Collected data entries
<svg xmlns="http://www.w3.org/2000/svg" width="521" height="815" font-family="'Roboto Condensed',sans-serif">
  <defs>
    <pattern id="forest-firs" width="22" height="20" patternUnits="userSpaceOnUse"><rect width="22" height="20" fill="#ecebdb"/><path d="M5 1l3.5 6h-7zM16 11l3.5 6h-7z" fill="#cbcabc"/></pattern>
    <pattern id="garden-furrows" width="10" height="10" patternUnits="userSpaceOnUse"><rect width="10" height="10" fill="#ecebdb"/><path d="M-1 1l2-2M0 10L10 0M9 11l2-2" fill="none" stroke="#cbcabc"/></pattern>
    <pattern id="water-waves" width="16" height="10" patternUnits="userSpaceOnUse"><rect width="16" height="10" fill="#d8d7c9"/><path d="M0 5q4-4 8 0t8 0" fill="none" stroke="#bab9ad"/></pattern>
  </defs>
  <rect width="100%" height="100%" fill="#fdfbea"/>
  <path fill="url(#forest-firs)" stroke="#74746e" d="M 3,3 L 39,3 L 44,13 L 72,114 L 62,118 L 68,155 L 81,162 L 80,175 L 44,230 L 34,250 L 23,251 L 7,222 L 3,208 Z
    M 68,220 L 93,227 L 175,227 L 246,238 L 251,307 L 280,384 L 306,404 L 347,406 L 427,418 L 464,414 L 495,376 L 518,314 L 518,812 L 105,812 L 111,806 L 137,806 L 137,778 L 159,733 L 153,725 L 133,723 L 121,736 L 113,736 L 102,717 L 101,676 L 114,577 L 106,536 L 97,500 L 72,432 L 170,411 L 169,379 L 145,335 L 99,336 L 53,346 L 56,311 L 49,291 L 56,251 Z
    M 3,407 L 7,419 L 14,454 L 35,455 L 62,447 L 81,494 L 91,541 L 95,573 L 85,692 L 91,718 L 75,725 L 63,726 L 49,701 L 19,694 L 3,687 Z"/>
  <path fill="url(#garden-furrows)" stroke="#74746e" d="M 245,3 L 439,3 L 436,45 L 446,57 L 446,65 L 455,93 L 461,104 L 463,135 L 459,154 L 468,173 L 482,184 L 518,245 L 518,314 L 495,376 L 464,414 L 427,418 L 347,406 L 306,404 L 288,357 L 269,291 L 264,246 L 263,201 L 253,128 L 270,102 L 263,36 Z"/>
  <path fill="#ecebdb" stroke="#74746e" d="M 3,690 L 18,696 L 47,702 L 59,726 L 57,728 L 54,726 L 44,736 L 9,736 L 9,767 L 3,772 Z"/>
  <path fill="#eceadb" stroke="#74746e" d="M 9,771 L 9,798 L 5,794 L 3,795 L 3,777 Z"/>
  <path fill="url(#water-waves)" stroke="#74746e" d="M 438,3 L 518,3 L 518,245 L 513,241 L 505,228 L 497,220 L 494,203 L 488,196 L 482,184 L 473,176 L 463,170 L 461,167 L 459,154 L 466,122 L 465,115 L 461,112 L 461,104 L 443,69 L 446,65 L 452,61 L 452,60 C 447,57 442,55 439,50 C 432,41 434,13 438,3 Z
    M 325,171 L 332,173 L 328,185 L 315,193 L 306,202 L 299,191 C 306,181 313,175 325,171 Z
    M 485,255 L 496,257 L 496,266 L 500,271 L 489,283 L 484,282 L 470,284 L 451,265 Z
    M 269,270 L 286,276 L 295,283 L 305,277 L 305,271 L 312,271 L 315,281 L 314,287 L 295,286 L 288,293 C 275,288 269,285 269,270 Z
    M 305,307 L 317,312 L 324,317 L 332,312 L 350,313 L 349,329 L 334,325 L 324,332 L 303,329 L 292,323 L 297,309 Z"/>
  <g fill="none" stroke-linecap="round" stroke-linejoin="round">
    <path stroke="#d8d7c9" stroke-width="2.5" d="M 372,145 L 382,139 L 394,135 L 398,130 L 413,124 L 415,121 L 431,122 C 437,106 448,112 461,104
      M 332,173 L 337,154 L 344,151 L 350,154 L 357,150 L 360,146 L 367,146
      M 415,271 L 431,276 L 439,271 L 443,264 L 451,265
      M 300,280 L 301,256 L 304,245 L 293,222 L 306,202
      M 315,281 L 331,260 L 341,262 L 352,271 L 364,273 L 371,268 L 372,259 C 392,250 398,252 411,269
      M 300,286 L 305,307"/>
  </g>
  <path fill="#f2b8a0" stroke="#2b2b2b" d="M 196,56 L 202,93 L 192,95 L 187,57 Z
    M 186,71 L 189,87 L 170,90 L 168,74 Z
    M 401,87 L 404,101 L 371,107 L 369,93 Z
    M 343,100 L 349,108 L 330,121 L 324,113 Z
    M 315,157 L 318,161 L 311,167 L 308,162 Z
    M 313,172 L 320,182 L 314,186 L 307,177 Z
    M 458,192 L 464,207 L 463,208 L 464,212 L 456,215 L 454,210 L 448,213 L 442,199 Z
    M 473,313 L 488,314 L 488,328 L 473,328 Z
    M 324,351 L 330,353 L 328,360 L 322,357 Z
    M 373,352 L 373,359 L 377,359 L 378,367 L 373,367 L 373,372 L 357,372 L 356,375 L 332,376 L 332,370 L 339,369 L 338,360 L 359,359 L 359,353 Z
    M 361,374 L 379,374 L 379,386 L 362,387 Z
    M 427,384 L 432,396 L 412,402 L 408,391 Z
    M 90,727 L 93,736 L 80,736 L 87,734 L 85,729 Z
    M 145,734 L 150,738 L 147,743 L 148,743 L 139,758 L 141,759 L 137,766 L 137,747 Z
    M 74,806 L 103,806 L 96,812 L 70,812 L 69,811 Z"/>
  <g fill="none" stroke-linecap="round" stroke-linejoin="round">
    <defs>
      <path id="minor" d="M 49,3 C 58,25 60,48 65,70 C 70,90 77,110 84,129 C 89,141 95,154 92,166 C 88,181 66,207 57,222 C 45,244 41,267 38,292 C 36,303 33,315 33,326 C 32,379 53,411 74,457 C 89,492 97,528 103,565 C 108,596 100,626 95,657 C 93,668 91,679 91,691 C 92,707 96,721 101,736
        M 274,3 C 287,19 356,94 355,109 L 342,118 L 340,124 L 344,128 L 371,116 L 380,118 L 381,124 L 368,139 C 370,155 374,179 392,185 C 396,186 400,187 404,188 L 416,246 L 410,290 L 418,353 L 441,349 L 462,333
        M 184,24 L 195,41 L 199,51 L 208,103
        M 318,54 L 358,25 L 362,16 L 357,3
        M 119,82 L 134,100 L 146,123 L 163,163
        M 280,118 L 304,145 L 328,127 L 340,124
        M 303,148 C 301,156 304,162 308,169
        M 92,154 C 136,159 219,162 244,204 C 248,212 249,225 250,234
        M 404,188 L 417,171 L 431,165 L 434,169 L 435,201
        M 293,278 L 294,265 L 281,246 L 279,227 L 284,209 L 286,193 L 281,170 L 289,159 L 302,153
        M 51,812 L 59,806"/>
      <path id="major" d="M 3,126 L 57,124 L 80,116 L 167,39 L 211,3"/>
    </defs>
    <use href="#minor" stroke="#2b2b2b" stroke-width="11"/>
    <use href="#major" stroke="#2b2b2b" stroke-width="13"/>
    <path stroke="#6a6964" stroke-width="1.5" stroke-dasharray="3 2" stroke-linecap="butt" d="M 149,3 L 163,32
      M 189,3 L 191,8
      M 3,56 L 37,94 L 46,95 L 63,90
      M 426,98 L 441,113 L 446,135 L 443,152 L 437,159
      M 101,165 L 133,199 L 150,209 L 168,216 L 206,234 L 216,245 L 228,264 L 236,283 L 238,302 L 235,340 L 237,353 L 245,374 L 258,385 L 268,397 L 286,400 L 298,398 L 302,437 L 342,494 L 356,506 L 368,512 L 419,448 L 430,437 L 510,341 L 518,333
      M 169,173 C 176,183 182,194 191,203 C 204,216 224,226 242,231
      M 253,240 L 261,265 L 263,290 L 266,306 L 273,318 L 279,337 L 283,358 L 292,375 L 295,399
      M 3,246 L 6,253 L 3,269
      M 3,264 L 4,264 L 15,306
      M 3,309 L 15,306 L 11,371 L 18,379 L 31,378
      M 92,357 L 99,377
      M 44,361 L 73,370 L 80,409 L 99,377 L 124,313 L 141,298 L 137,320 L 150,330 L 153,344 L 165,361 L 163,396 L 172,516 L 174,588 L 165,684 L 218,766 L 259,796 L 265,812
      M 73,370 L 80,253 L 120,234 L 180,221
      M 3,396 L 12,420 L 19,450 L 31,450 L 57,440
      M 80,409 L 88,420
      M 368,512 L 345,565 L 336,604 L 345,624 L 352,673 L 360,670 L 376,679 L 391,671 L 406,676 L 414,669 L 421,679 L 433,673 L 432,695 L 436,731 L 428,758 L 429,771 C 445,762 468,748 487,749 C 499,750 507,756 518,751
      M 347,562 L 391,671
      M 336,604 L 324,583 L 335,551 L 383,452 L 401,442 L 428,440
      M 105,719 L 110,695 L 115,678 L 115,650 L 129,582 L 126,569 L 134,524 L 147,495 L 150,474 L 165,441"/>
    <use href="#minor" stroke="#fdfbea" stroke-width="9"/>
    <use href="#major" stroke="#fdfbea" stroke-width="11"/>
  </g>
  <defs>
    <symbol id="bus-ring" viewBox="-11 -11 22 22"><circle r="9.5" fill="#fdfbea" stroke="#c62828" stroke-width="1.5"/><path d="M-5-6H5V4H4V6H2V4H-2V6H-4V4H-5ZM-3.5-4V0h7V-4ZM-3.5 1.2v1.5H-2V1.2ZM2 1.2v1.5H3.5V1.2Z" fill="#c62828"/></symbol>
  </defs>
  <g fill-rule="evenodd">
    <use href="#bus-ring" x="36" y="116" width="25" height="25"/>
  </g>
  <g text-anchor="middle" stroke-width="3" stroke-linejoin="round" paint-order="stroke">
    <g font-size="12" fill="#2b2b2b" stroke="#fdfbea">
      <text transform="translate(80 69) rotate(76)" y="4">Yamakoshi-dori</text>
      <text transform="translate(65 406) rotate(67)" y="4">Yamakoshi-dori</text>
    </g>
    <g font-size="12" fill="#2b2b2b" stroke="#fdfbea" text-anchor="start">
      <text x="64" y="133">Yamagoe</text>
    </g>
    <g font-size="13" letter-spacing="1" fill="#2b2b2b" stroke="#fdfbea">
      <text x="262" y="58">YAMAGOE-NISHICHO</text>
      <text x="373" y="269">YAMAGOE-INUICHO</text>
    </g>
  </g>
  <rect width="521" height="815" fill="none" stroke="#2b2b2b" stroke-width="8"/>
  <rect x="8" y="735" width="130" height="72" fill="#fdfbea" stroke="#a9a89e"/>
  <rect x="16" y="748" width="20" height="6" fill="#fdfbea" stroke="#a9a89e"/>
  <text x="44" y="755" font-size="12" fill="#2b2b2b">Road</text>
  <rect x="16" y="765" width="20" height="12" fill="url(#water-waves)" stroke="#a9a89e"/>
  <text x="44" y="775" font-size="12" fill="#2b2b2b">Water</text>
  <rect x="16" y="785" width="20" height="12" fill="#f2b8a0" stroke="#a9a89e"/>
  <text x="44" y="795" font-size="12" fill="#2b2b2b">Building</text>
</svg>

◆ **REQUIRED WORK**:
Begin with the line above that has "M 74,806 L 103,806" and continue through the line that has "M 3,56 L 37,94 L 46,95 L 63,90", setting each one down exactly. Stop there.

◆ **OUTPUT OF THE EXERCISE**:
    M 74,806 L 103,806 L 96,812 L 70,812 L 69,811 Z"/>
  <g fill="none" stroke-linecap="round" stroke-linejoin="round">
    <defs>
      <path id="minor" d="M 49,3 C 58,25 60,48 65,70 C 70,90 77,110 84,129 C 89,141 95,154 92,166 C 88,181 66,207 57,222 C 45,244 41,267 38,292 C 36,303 33,315 33,326 C 32,379 53,411 74,457 C 89,492 97,528 103,565 C 108,596 100,626 95,657 C 93,668 91,679 91,691 C 92,707 96,721 101,736
        M 274,3 C 287,19 356,94 355,109 L 342,118 L 340,124 L 344,128 L 371,116 L 380,118 L 381,124 L 368,139 C 370,155 374,179 392,185 C 396,186 400,187 404,188 L 416,246 L 410,290 L 418,353 L 441,349 L 462,333
        M 184,24 L 195,41 L 199,51 L 208,103
        M 318,54 L 358,25 L 362,16 L 357,3
        M 119,82 L 134,100 L 146,123 L 163,163
        M 280,118 L 304,145 L 328,127 L 340,124
        M 303,148 C 301,156 304,162 308,169
        M 92,154 C 136,159 219,162 244,204 C 248,212 249,225 250,234
        M 404,188 L 417,171 L 431,165 L 434,169 L 435,201
        M 293,278 L 294,265 L 281,246 L 279,227 L 284,209 L 286,193 L 281,170 L 289,159 L 302,153
        M 51,812 L 59,806"/>
      <path id="major" d="M 3,126 L 57,124 L 80,116 L 167,39 L 211,3"/>
    </defs>
    <use href="#minor" stroke="#2b2b2b" stroke-width="11"/>
    <use href="#major" stroke="#2b2b2b" stroke-width="13"/>
    <path stroke="#6a6964" stroke-width="1.5" stroke-dasharray="3 2" stroke-linecap="butt" d="M 149,3 L 163,32
      M 189,3 L 191,8
      M 3,56 L 37,94 L 46,95 L 63,90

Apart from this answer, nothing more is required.